A mutation operator alters a single individual and might apply changes
to both the individual's search point as well as its chromosomes. In
general, const and non-const overloads should be available. For
example, a bitflip mutation can be implemented as follows::

  struct BitFlipMutation {
    // Non-const overload. Supplied individual is altered by the operator.
    template<typename Individual>
    void operator()( Individual & ind ) const {
      typedef typename Individual::SearchPointType PointType;
      for( PointType::iterator it = ind.begin(); it != ind.end(); ++it )
        if( shark::Rng::coinToss( 1./ind.size() ) )
      *it ^= *it;
    }

    // Const overload. Mutated individual is returned.
    template<typename Individual>
    Individual operator()( const Individual & ind ) const {
      Individual result;
      (*this)( result );
      return( result );
    }
  };

The bit-flip mutation operator can be applied to a range of
individuals by means of std::for_each::

  // Binary encoded individuals with no chromosomes.

Source data |
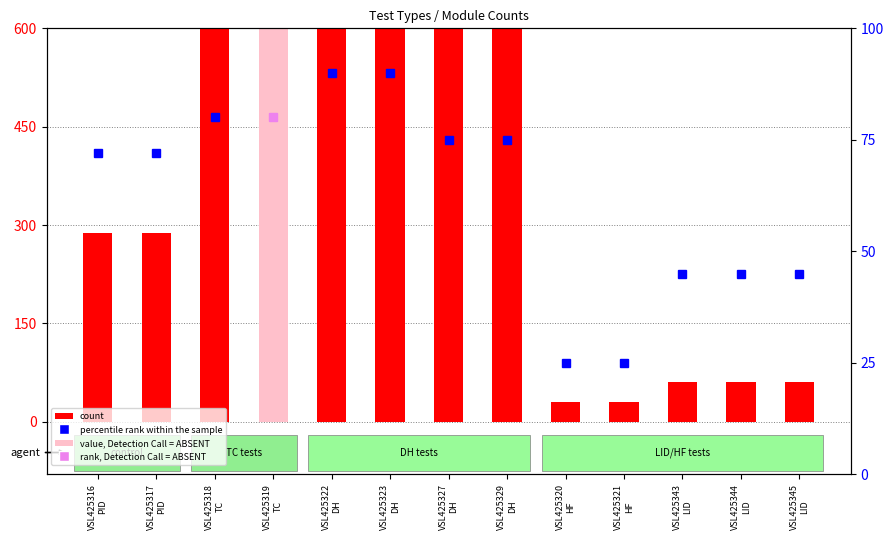

Where is the data nearest to the value 1515?

VSL425327
DH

Problem to solve |
List every comment that begins with // in the mutation operator text above, without the slashes.

Answer to the exercise |
- Non-const overload. Supplied individual is altered by the operator.
- Const overload. Mutated individual is returned.
- Binary encoded individuals with no chromosomes.